Possibly something to do with government employees turning up at the Guardian
and destroying some hard disks.

As for the "porn" filter, I definitely think censoring parts of the internet
is anti-internet. Yes you can opt out, but who wants to be on a leaked list of
self-confessed wankers?

------
geekam
I can write about India a little -

The freedom of speech in India was never at its best to begin with. Libel and
blasphemy laws in India basically allow anyone to be shut up. It is not that
Indians are losing freedom-of-speech, it is that they never had most of it, to
begin with.

Indian government has been pressurizing Google, Facebook, Twitter etc. to
preemptively clear messages that are not in line with blasphemy laws.

A 21 year old is arrested for updating her facebook status and so the girl who
"liked" it. See [http://timesofindia.indiatimes.com/india/21-year-old-girl-
he...](http://timesofindia.indiatimes.com/india/21-year-old-girl-held-for-
Facebook-post-questioning-Mumbais-Bal-Thackeray-
shutdown/articleshow/17276979.cms)

To change anything in India for better, you have to sacrifice your family and
your life. It is tough to challenge politicians with or without power in
almost all cases. They are rich and have the strongest of connections.

------
girvo
I'm not going to lie... reading that list (and I agree with a lot of it) just
makes me sad. I honestly don't know whether we can tackle that many large,
important countries. Sure, they're a democracy, but it seems that those who
care about this specific type of freedom aren't a majority...

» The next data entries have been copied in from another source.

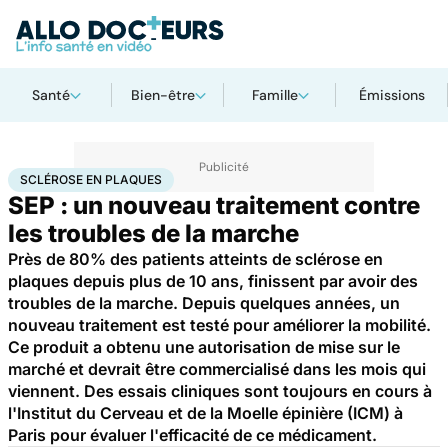
Santé
Bien-être
Famille
Émissions
Accueil
Santé
Sclérose en plaques
SCLÉROSE EN PLAQUES
SEP : un nouveau traitement contre
les troubles de la marche
Près de 80% des patients atteints de sclérose en
plaques depuis plus de 10 ans, finissent par avoir des
troubles de la marche. Depuis quelques années, un
nouveau traitement est testé pour améliorer la mobilité.
Ce produit a obtenu une autorisation de mise sur le
marché et devrait être commercialisé dans les mois qui
viennent. Des essais cliniques sont toujours en cours à
l'Institut du Cerveau et de la Moelle épinière (ICM) à
Paris pour évaluer l'efficacité de ce médicament.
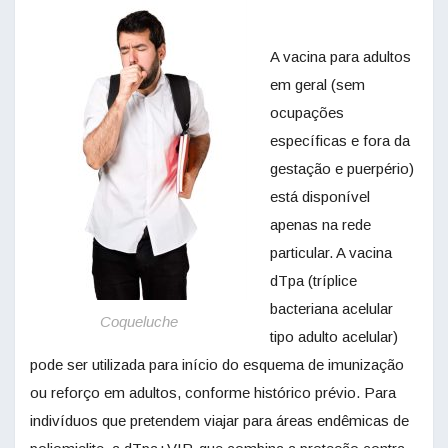
A vacina para adultos
em geral (sem
ocupações
específicas e fora da
gestação e puerpério)
está disponível
apenas na rede
particular. A vacina
dTpa (tríplice
bacteriana acelular
Coqueluche
tipo adulto acelular)
pode ser utilizada para início do esquema de imunização
ou reforço em adultos, conforme histórico prévio. Para
indivíduos que pretendem viajar para áreas endêmicas de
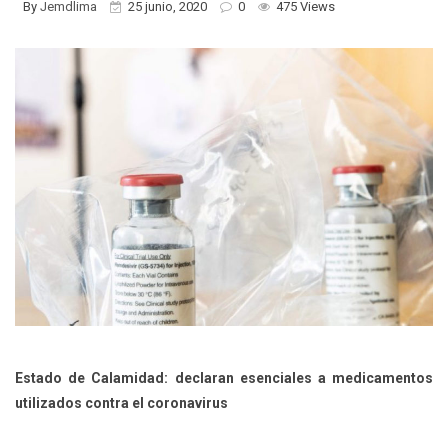
By
Jemdlima
25 junio, 2020
0
475 Views
Estado de Calamidad: declaran esenciales a medicamentos
utilizados contra el coronavirus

I guess educating those around us and exercising our right to vote and protest
(the latter is also coming under fire, at least here in Australia; while the
reasoning behind the new law in Melbourne is a sound one, it will have ripple
effects and abuse potential. Hell, just look at Queensland where I live back
when Joh Bjelke-Petersen violently breaking up peaceful protests in 1971!) and
attempt to turn the tide.

------
trevoragilbert
"The UK also joins countries like Ethiopia and Morocco in using terrorism laws
to go after journalists."

You can't vote against tougher terrorism laws, and you can't vote for stricter
journalism laws, so kill two birds with one stone.

I wonder if this is just the beginning of many countries to follow a similar
policy.

------
flaxin
i live in Ethiopia, and am SURPRISED _we 're_ not #1

it's not just the Internet it's EVERYTHING - power, water, phone -
_EVERYTHING_ is state _controlled_ \--- even there's _news_ coming out of
North Korea from time to time but NEVER from Ethiopia, and _they 're_ getting
REALLY-REALLY good at it!

and another thing [kinda off topic], it's real easy to get access to _stuff_ ,
even the BANK i work at communicates via http NOT https

now if you'll excuse me, i have to hide in a bunker somewhere [ _joke_ aside,
_IF_ am caught am DONE]

------
pearjuice
Missing from the list: Israel. But what a surprise in Zionist controlled
media.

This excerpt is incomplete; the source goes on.